Fare memoria della situazione di Haiti, grazie all’arte documentaristica di questo lavoro che Avvenire con coraggio promuove, significa agire oggi per migliorare le condizioni di vita dei bambini e dei ragazzi di quell’isola martoriata ». Indizio eloquente dell’invisibilità dell’isola sono le politiche adottate nei confronti della sua diaspora. Di recente, l’Amministrazione Trump ha deciso di eliminare, dal 2 settembre, la protezione temporanea che gli Usa garantiscono a haitiani fin dal 2010. Le condizioni del Paese – ha spiegato la segretaria per la Sicurezza nazionale, Kristi Noem – «sono migliorate in modo sufficiente» da rendere possibile il rimpatrio dei 500mila rifugiati inclusi nel programma. La nazione che, da gennaio, ha accumulato 2.680 morti nel conflitto delle gang e conta oltre un milione di sfollati interni sarebbe, dunque, un “luogo sicuro”. Un paradosso bloccato dal tribunale federale di New York. Per ora. « Il giro di vite Usa, insieme a quello dei Paesi latinoamericani come Brasile, Cile e Messico, grava come un macigno sulle spalle dei migranti più poveri e marginalizzati, lasciati senza tutele, esposti a rischi umanitari e costretti a condizioni di vita precarie – afferma Roberto Codazzi -. È urgente un approccio multilaterale e solidale che focalizzi lo sguardo sulla dignità e i diritti delle persone e le cause profonde della migrazione haitiana».

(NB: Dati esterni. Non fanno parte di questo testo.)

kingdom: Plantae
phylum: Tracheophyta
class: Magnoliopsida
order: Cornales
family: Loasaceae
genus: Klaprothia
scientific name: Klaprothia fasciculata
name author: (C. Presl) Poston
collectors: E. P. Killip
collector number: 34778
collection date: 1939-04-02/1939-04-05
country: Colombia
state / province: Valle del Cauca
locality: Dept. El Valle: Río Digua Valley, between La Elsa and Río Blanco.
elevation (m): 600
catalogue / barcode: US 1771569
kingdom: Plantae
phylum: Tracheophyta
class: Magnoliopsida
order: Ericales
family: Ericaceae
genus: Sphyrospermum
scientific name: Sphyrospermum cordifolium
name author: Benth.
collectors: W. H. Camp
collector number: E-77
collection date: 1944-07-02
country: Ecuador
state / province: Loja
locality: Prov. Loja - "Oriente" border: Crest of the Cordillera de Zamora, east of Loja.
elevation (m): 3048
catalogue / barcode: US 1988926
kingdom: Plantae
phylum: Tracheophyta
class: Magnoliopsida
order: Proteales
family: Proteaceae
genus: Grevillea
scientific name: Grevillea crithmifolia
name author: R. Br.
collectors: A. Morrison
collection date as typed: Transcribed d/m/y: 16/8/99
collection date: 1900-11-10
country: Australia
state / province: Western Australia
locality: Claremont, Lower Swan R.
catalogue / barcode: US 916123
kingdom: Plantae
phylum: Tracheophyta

Il punto resta dunque lo sguardo. Dalla volontà di contribuire a strappare l’isola dal cono d’ombra in cui è confinata, nasce la campagna “Figli di Haiti” di Avvenire e Fondazione Avvenire di cui il video omonimo è parte. Fino alla fine dell’anno, combinando vari linguaggi e piattaforme, il quotidiano e il suo sito descriveranno Haiti e i suoi figli, da una parte all’altra dell’oceano, attraverso reportage, interviste, approfondimenti, podcast. Abbinata al racconto, la possibilità per i lettori di compiere un gesto concreto per i “figli di Haiti” grazie alla raccolta fondi avviata dalla Fondazione Avvenire per mandare a scuola i bimbi dell’orfanotrofio La Maison Des Anges, costretto dalle gang a lasciare Port-au-Prince e a rifugiarsi con i piccoli nell’Artibonite. « Avvenire sostiene il progetto Figli di Haiti, ma non solo, perché crede nel valore dell’educazione come strumento di riscatto e sviluppo – conclude Alessandro Belloli, direttore generale di Avvenire -. In un contesto segnato da povertà e instabilità, garantire ai bambini haitiani l’accesso alla scuola significa offrire loro un futuro possibile. È un impegno di solidarietà concreta, che rispecchia i valori del giornale: attenzione agli ultimi, promozione della dignità umana, costruzione di speranza».